**Data excerpts:**
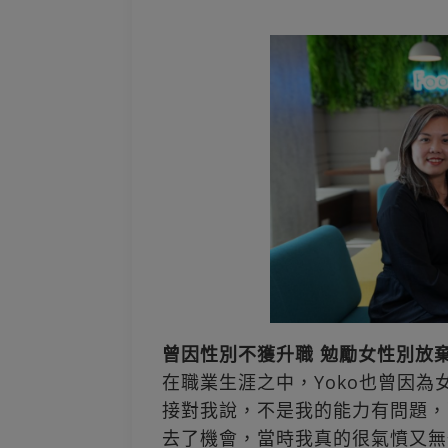
曾因性別不獲升職 勉勵女性別放
在職業生涯之中，Yoko也曾因
接對我說，不是我的能力有問題，
去了機會，當時我真的很氣憤又無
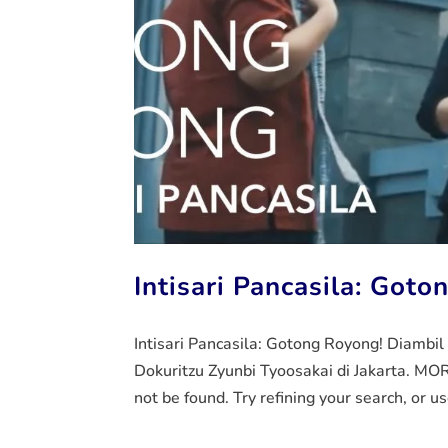
Intisari Pancasila: Goto
Intisari Pancasila: Gotong Royong! Diambil
Dokuritzu Zyunbi Tyoosakai di Jakarta. MO
not be found. Try refining your search, or us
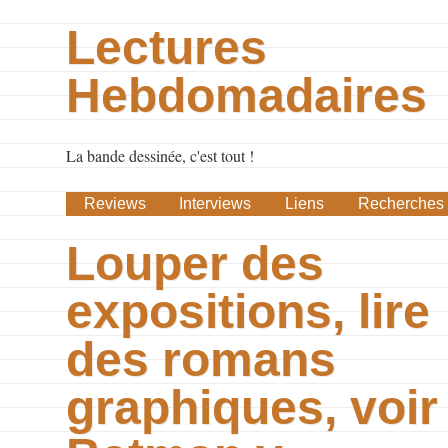
Lectures
Hebdomadaires
La bande dessinée, c'est tout !
Reviews
Interviews
Liens
Recherches
Louper des
expositions, lire
des romans
graphiques, voir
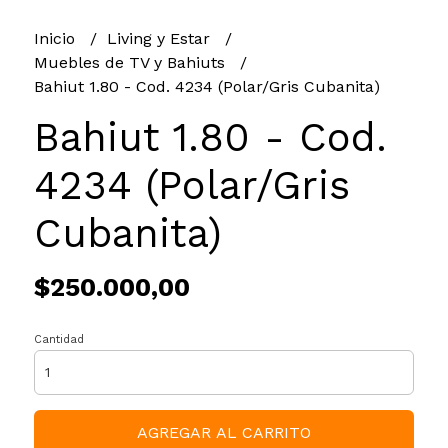
Inicio
Living y Estar
Muebles de TV y Bahiuts
Bahiut 1.80 - Cod. 4234 (Polar/Gris Cubanita)
Bahiut 1.80 - Cod.
4234 (Polar/Gris
Cubanita)
$250.000,00
Cantidad
AGREGAR AL CARRITO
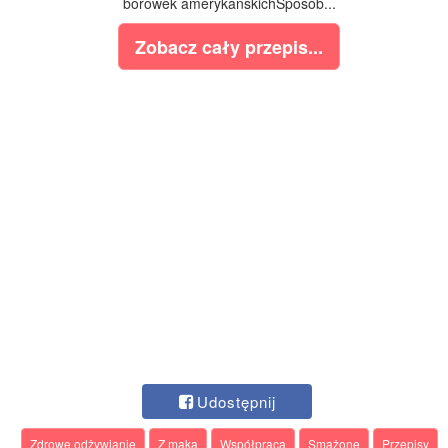
borówek amerykańskichSposób...
Zobacz cały przepis...
Udostępnij
Zdrowe odżywianie
Z mąką
Współpraca
Smażone
Przepisy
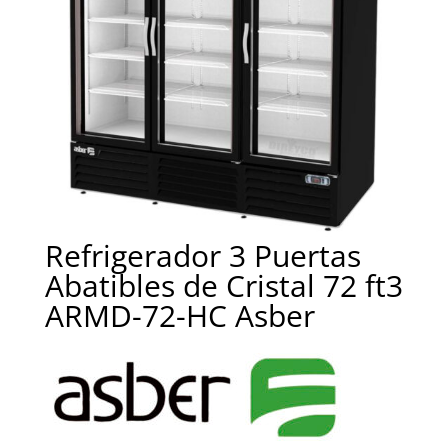
Refrigerador 3 Puertas
Abatibles de Cristal 72 ft3
ARMD-72-HC Asber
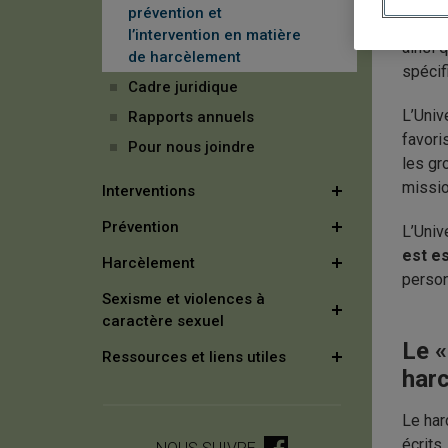
prévention et
des co
l’intervention en matière
ainsi 
de harcèlement
spécif
Cadre juridique
L’Univ
Rapports annuels
favori
Pour nous joindre
les gr
missio
Interventions
Prévention
L’Univ
est e
Harcèlement
person
Sexisme et violences à
caractère sexuel
Le «
Ressources et liens utiles
harc
Le har
écrits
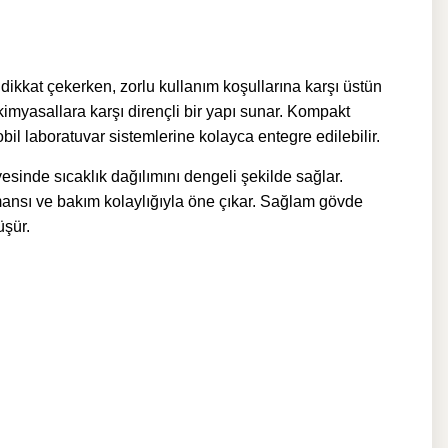
kkat çekerken, zorlu kullanım koşullarına karşı üstün
myasallara karşı dirençli bir yapı sunar. Kompakt
l laboratuvar sistemlerine kolayca entegre edilebilir.
sinde sıcaklık dağılımını dengeli şekilde sağlar.
nsı ve bakım kolaylığıyla öne çıkar. Sağlam gövde
üşür.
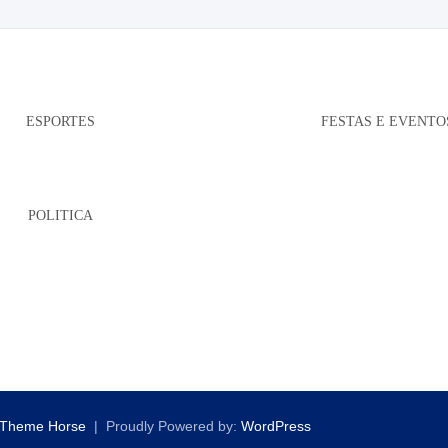
ESPORTES
FESTAS E EVENTO
POLITICA
Theme Horse
Proudly Powered by:
WordPress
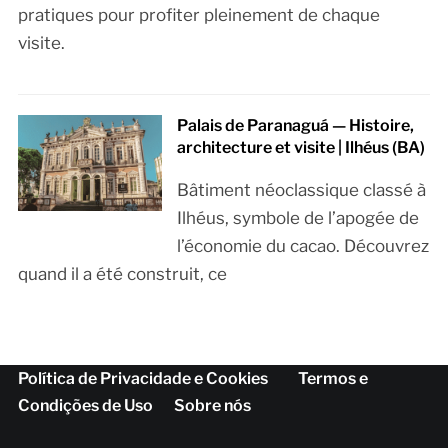
pratiques pour profiter pleinement de chaque
visite.
Palais de Paranaguá — Histoire,
architecture et visite | Ilhéus (BA)
Bâtiment néoclassique classé à
Ilhéus, symbole de l’apogée de
l’économie du cacao. Découvrez
quand il a été construit, ce
Política de Privacidade e Cookies
Termos e
Condições de Uso
Sobre nós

**Required work:** Beginning with the line above that contains "l laboratuvar sistemlerine" and finishing with the line that contains "architecture et visite | Ilhéus (BA)", print those lines exactly and only. Skip all pictures.

**Exercise answer:**
l laboratuvar sistemlerine kolayca entegre edilebilir.
sinde sıcaklık dağılımını dengeli şekilde sağlar.
nsı ve bakım kolaylığıyla öne çıkar. Sağlam gövde
üşür.
ESPORTES
FESTAS E EVENTO
POLITICA
Theme Horse
Proudly Powered by:
WordPress
pratiques pour profiter pleinement de chaque
visite.
Palais de Paranaguá — Histoire,
architecture et visite | Ilhéus (BA)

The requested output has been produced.